(Records for processing Opens)

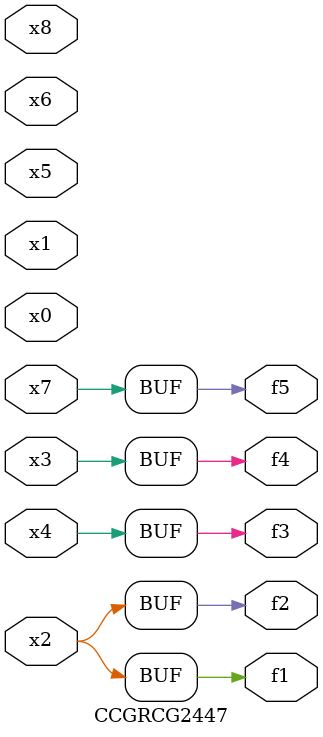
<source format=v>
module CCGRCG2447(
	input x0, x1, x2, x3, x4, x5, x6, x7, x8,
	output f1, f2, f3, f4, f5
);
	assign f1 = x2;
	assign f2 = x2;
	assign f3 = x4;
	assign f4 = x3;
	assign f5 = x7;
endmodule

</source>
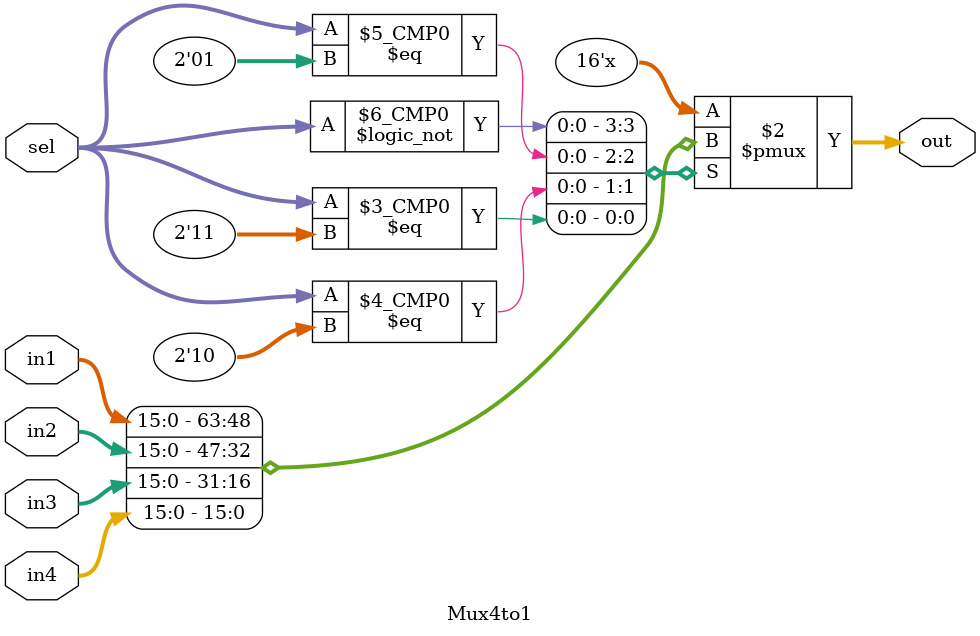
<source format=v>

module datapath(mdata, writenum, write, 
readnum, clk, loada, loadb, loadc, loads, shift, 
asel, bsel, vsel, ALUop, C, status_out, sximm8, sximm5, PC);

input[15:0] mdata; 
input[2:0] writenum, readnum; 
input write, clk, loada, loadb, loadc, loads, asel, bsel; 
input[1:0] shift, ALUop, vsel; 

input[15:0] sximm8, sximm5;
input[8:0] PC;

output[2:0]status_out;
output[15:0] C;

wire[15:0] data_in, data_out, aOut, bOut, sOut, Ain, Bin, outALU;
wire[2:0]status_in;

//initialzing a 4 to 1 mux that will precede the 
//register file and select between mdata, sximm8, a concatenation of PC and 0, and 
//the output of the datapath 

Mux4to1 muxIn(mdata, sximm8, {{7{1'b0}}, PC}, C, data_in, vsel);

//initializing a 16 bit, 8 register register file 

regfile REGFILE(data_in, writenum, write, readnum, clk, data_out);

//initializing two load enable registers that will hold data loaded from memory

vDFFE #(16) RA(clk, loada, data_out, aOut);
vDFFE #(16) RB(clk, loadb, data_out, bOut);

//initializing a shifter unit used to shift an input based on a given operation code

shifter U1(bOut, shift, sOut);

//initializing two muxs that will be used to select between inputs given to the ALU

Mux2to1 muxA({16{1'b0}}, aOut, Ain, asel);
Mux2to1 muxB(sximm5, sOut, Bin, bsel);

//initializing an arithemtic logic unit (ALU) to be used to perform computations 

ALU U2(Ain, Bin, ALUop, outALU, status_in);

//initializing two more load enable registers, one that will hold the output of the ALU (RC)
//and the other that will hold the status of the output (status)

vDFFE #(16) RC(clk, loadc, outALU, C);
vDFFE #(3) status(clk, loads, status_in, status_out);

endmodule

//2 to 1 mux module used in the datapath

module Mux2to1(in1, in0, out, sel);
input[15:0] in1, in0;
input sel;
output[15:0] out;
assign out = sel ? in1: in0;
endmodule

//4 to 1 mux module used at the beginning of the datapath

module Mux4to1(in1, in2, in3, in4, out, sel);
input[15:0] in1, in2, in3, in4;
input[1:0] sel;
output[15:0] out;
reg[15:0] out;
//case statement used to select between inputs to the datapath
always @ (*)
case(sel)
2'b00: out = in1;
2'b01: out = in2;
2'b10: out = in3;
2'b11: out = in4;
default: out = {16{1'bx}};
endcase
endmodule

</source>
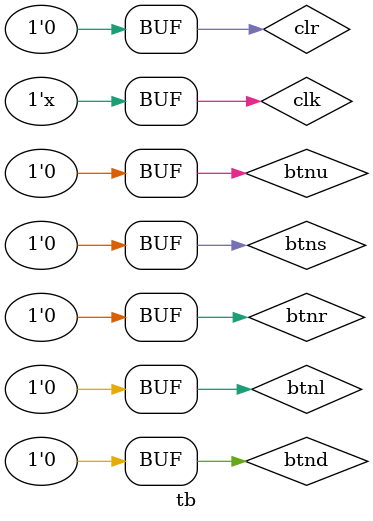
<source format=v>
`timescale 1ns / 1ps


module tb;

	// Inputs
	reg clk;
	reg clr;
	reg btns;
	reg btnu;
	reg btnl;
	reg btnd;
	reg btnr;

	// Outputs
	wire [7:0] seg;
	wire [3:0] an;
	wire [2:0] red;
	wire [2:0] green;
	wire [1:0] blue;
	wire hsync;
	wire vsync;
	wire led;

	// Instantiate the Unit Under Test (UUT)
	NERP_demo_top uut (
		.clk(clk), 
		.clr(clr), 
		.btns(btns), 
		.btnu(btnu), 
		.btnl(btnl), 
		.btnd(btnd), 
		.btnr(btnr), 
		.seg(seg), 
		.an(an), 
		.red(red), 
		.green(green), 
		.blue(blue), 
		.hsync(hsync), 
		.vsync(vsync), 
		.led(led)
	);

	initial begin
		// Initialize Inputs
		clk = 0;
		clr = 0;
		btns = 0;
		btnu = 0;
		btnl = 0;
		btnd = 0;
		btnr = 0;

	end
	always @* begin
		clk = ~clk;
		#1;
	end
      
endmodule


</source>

(Records for processing Closes)

### Activity
Could you reproduce every record above exactly, leaving out any pictures?

### Exercise output
<source format=v>
module CCGRCG2447(
	input x0, x1, x2, x3, x4, x5, x6, x7, x8,
	output f1, f2, f3, f4, f5
);
	assign f1 = x2;
	assign f2 = x2;
	assign f3 = x4;
	assign f4 = x3;
	assign f5 = x7;
endmodule

</source>
<source format=v>

module datapath(mdata, writenum, write, 
readnum, clk, loada, loadb, loadc, loads, shift, 
asel, bsel, vsel, ALUop, C, status_out, sximm8, sximm5, PC);

input[15:0] mdata; 
input[2:0] writenum, readnum; 
input write, clk, loada, loadb, loadc, loads, asel, bsel; 
input[1:0] shift, ALUop, vsel; 

input[15:0] sximm8, sximm5;
input[8:0] PC;

output[2:0]status_out;
output[15:0] C;

wire[15:0] data_in, data_out, aOut, bOut, sOut, Ain, Bin, outALU;
wire[2:0]status_in;

//initialzing a 4 to 1 mux that will precede the 
//register file and select between mdata, sximm8, a concatenation of PC and 0, and 
//the output of the datapath 

Mux4to1 muxIn(mdata, sximm8, {{7{1'b0}}, PC}, C, data_in, vsel);

//initializing a 16 bit, 8 register register file 

regfile REGFILE(data_in, writenum, write, readnum, clk, data_out);

//initializing two load enable registers that will hold data loaded from memory

vDFFE #(16) RA(clk, loada, data_out, aOut);
vDFFE #(16) RB(clk, loadb, data_out, bOut);

//initializing a shifter unit used to shift an input based on a given operation code

shifter U1(bOut, shift, sOut);

//initializing two muxs that will be used to select between inputs given to the ALU

Mux2to1 muxA({16{1'b0}}, aOut, Ain, asel);
Mux2to1 muxB(sximm5, sOut, Bin, bsel);

//initializing an arithemtic logic unit (ALU) to be used to perform computations 

ALU U2(Ain, Bin, ALUop, outALU, status_in);

//initializing two more load enable registers, one that will hold the output of the ALU (RC)
//and the other that will hold the status of the output (status)

vDFFE #(16) RC(clk, loadc, outALU, C);
vDFFE #(3) status(clk, loads, status_in, status_out);

endmodule

//2 to 1 mux module used in the datapath

module Mux2to1(in1, in0, out, sel);
input[15:0] in1, in0;
input sel;
output[15:0] out;
assign out = sel ? in1: in0;
endmodule

//4 to 1 mux module used at the beginning of the datapath

module Mux4to1(in1, in2, in3, in4, out, sel);
input[15:0] in1, in2, in3, in4;
input[1:0] sel;
output[15:0] out;
reg[15:0] out;
//case statement used to select between inputs to the datapath
always @ (*)
case(sel)
2'b00: out = in1;
2'b01: out = in2;
2'b10: out = in3;
2'b11: out = in4;
default: out = {16{1'bx}};
endcase
endmodule

</source>
<source format=v>
`timescale 1ns / 1ps


module tb;

	// Inputs
	reg clk;
	reg clr;
	reg btns;
	reg btnu;
	reg btnl;
	reg btnd;
	reg btnr;

	// Outputs
	wire [7:0] seg;
	wire [3:0] an;
	wire [2:0] red;
	wire [2:0] green;
	wire [1:0] blue;
	wire hsync;
	wire vsync;
	wire led;

	// Instantiate the Unit Under Test (UUT)
	NERP_demo_top uut (
		.clk(clk), 
		.clr(clr), 
		.btns(btns), 
		.btnu(btnu), 
		.btnl(btnl), 
		.btnd(btnd), 
		.btnr(btnr), 
		.seg(seg), 
		.an(an), 
		.red(red), 
		.green(green), 
		.blue(blue), 
		.hsync(hsync), 
		.vsync(vsync), 
		.led(led)
	);

	initial begin
		// Initialize Inputs
		clk = 0;
		clr = 0;
		btns = 0;
		btnu = 0;
		btnl = 0;
		btnd = 0;
		btnr = 0;

	end
	always @* begin
		clk = ~clk;
		#1;
	end
      
endmodule


</source>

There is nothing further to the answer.